Segment Start: Exercise text

Brine (or other non-particulate fluids),on the other hand ,cannot be said to be an independent barrier. Brine is designed not to damage the perforation/formation and cannot "Pack off" in the same manner as mud.
When brine is used as the column of fluids which provides hydrostatic overbalance , the brine requires to be isolated from the perforations to prevent it dissipating into the formation ,and thus reducing the hydrostatic head.
For this reason, brine and plug (mechanical or cement) which retains the brine cannot be considered as two independent pressure barriers ,as the brine is completely dependant on the plug not leaking.
The brine can only be said to provide a true barrier it its level can be observed continuously to ensure maintenance of the hydrostatic head. In practice this is not normally possible , especially when an upper mechanical barrier encloses the brine column.
Discussion fluids as a barrier
Consider the case of a lower and upper pressure tested barrier with a column of overbalanced brine held in place between the two barriers by the integrity of the lower barrier ;If the lower barrier should leak then hydrostatic overbalance pressure will cause the brine to dissipate beneath this barrier towards the formation .The head of brine will continue falling until the hydrostatic overbalance disappears .It is not possible to detect /observe this fall in level without disturbing the integrity of the upper barrier.
Once of the overbalance has disappeared, then the leak allows hydrocarbons to percolate past the lower pressure barrier. Trapped below the upper pressure barrier, the only way the hydrocarbons can expand as they travel up through the brine is to displace more brine through the leaking lower barrier, exacerbating the fall in level of brine .Ultimately pressurised hydrocarbons build up undetected underneath the upper barrier.
The brine is thus completely dependent upon the lower mechanical barrier not leaking. If this lower barrier remains leak tight then it contains the well pressure satisfactorily and there is no need for a supplementary barrier.
Taking the argument to its extreme, the brine in this situation appears not to provide any significant increase in safety benefits above the existing mechanical barriers.
In evaluating the role of brine as a barrier, the main argument in its defence is that the leakage past the lower plug would probably take some considerable time before overbalance was lost. Certainly this timescale could have consequences for the integrity of Sub-sea barriers, where by the very nature of the operation all barriers shall be capable of providing long term integrity.
A certain "level of comfort" appears to be derived by having circulated an annulus and tubing contents to brine. From the above argument brine is clearly not an independent barrier and thus does not provide a "third" barrier as is often suggested.
If only the tubing contents were to be displaced to brine, leaving the annulus remaining with, say inhibited sea water , then this would be a clear case of dual standards in respect of barriers for the tubing annulus.

Segment End: Exercise text
Segment Start: Dataset excerpts

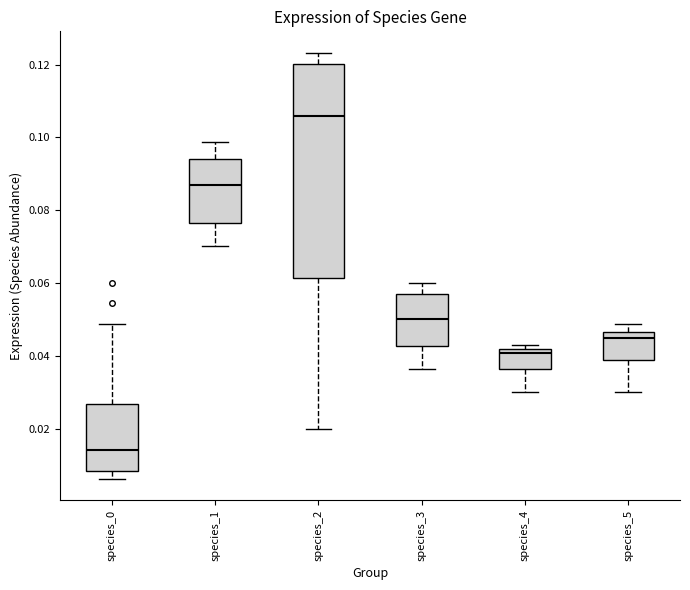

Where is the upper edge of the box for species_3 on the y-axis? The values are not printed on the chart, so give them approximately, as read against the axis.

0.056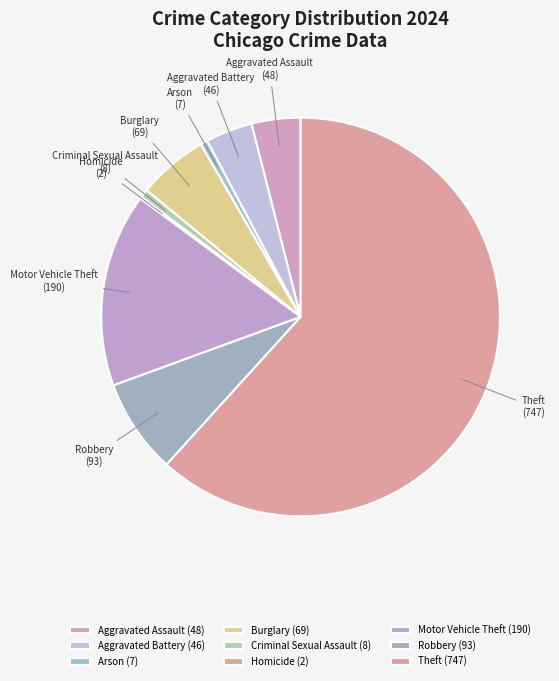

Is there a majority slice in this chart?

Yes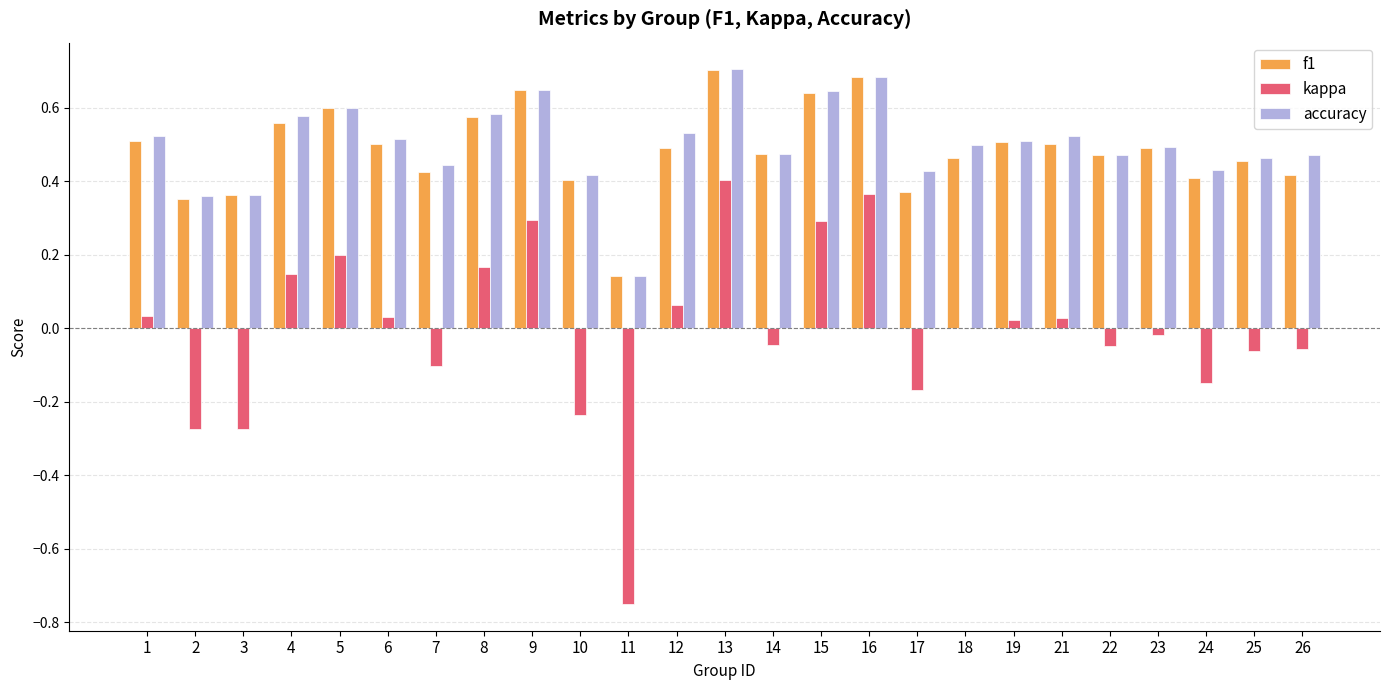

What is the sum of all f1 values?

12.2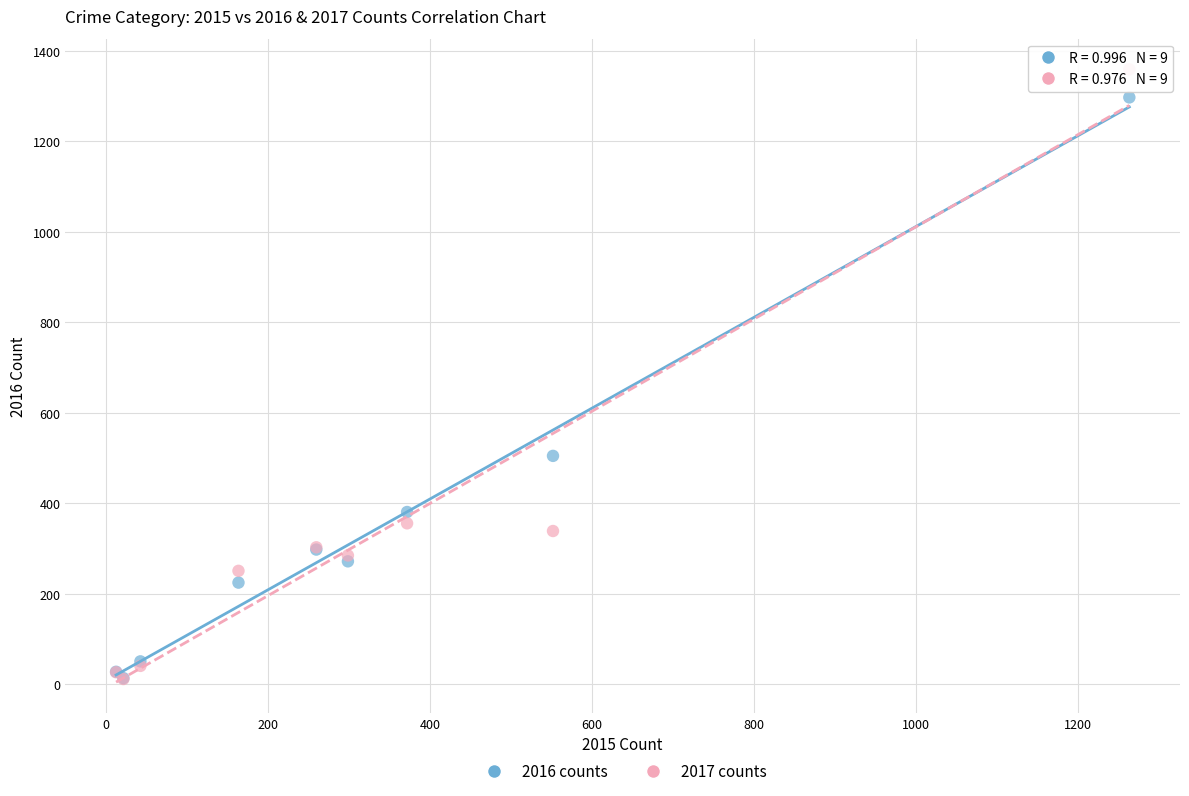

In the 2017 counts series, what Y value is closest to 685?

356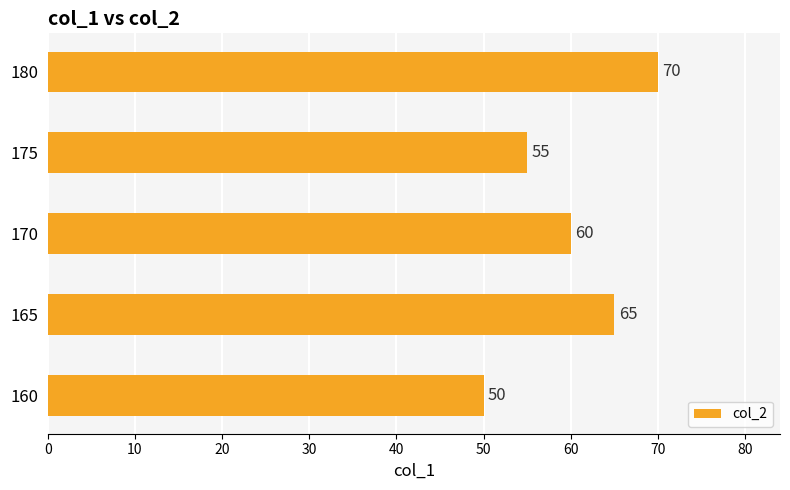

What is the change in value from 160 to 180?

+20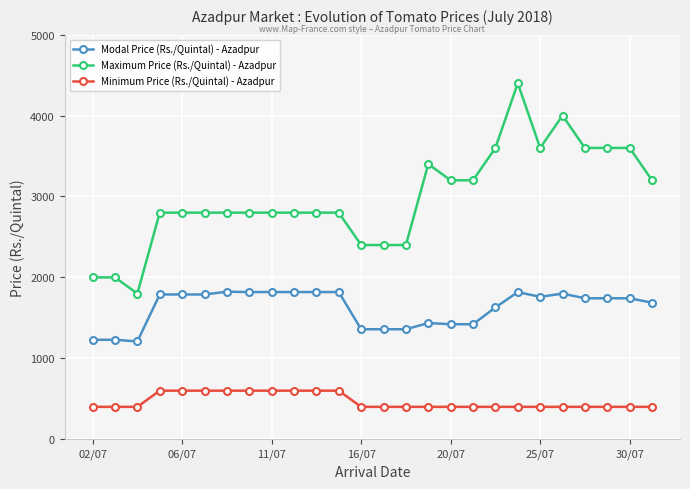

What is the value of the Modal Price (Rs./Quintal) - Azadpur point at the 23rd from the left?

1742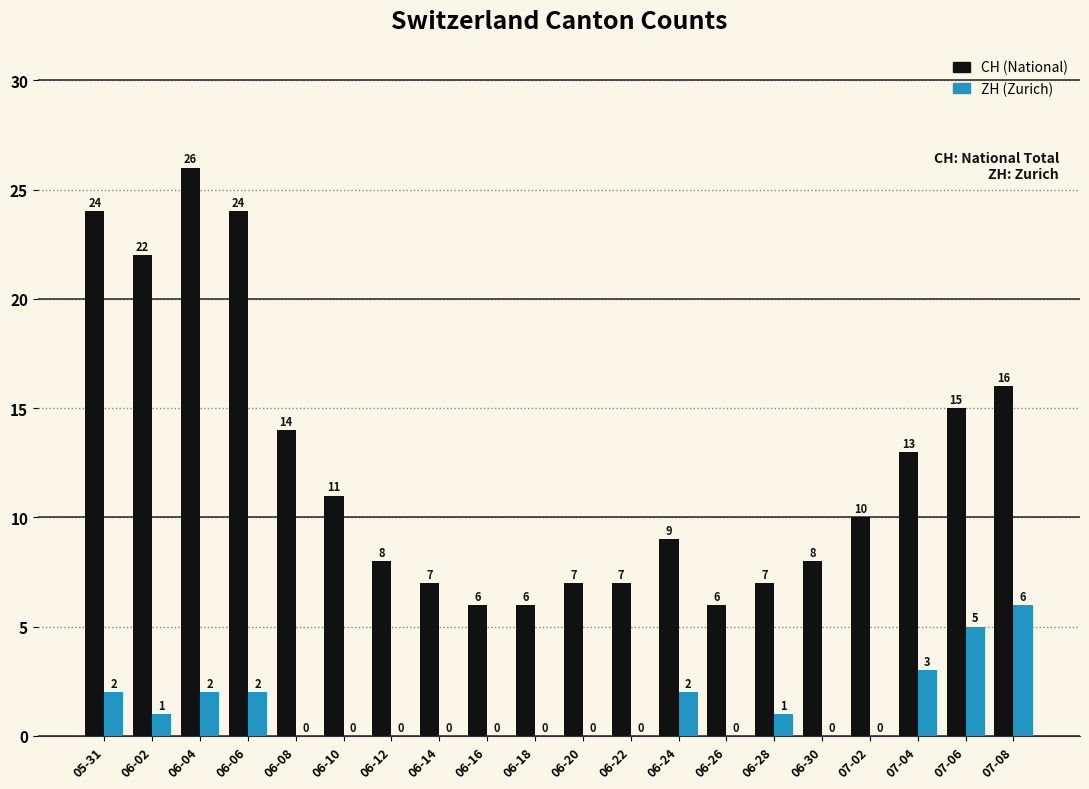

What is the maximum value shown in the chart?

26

Segment End: Dataset excerpts
Segment Start: Dataset excerpts

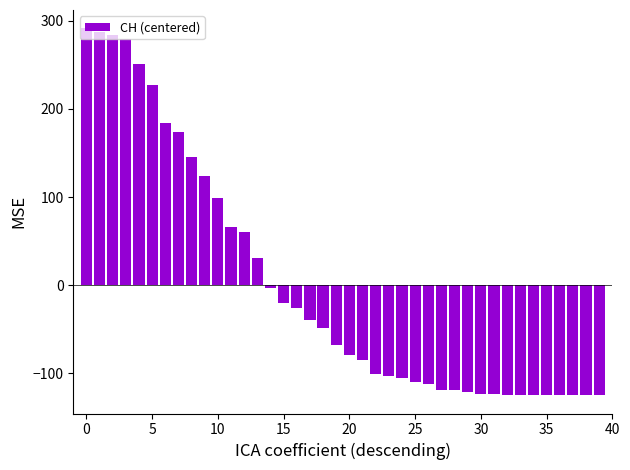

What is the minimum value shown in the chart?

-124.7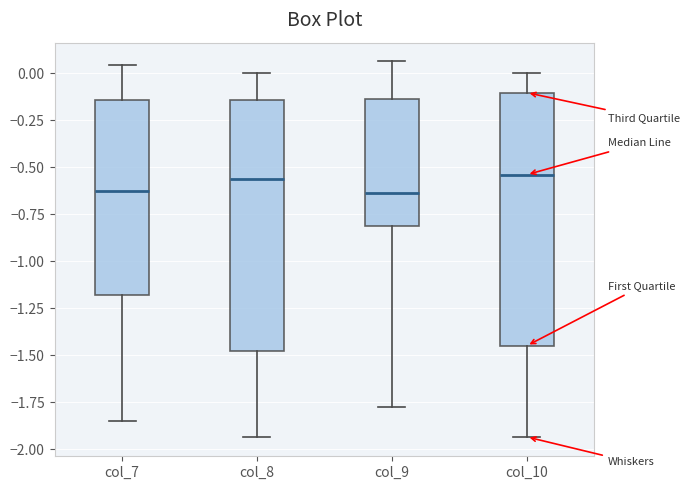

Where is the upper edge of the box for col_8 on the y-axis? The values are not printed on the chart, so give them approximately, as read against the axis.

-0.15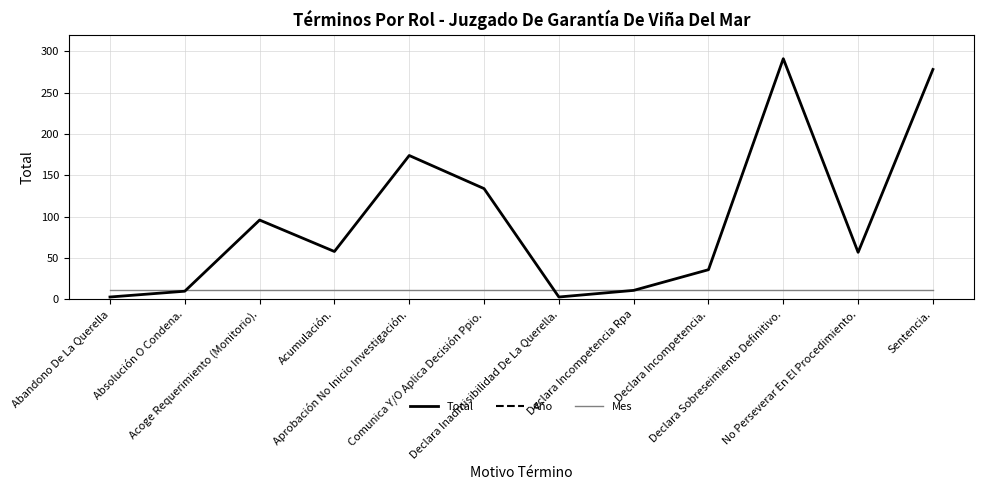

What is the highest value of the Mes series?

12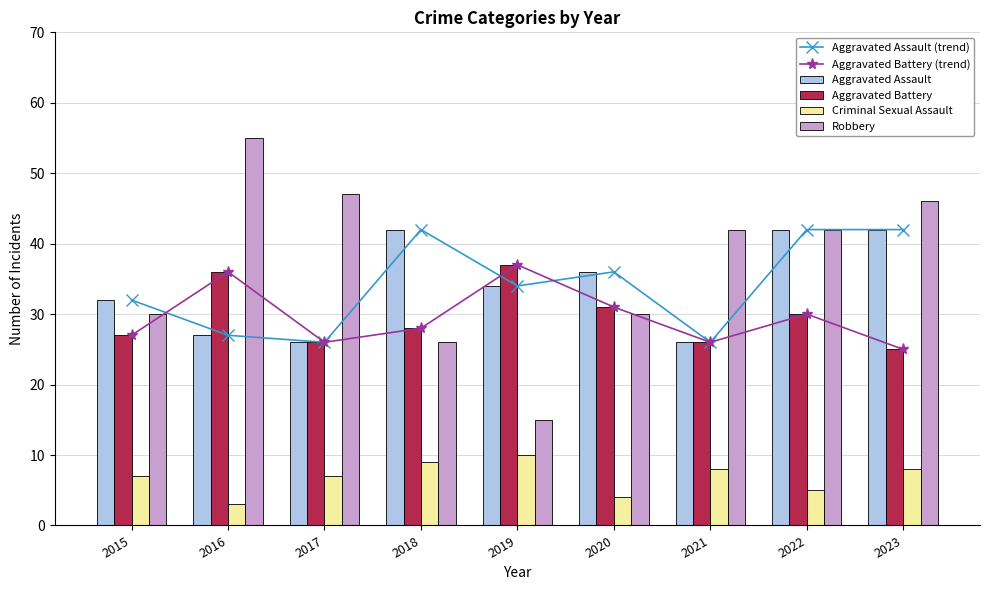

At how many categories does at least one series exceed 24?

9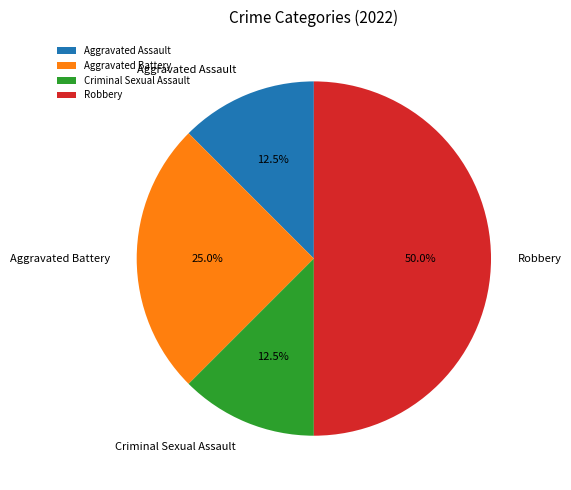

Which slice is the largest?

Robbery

Segment End: Dataset excerpts

● **Work request 1**:
In the text on brine as a well barrier, what condition must be met for brine to provide a true barrier?
● **Work request 2**:
Rewrite the passage of the text on brine as a well barrier starting at "When brine is" and ending at "plug not leaking.", with "plug" changed to "seal".

● **Written answer 1**:
Its level must be observed continuously to ensure maintenance of the hydrostatic head.

● **Written answer 2**:
When brine is used as the column of fluids which provides hydrostatic overbalance , the brine requires to be isolated from the perforations to prevent it dissipating into the formation ,and thus reducing the hydrostatic head.
For this reason, brine and seal (mechanical or cement) which retains the brine cannot be considered as two independent pressure barriers ,as the brine is completely dependant on the seal not leaking.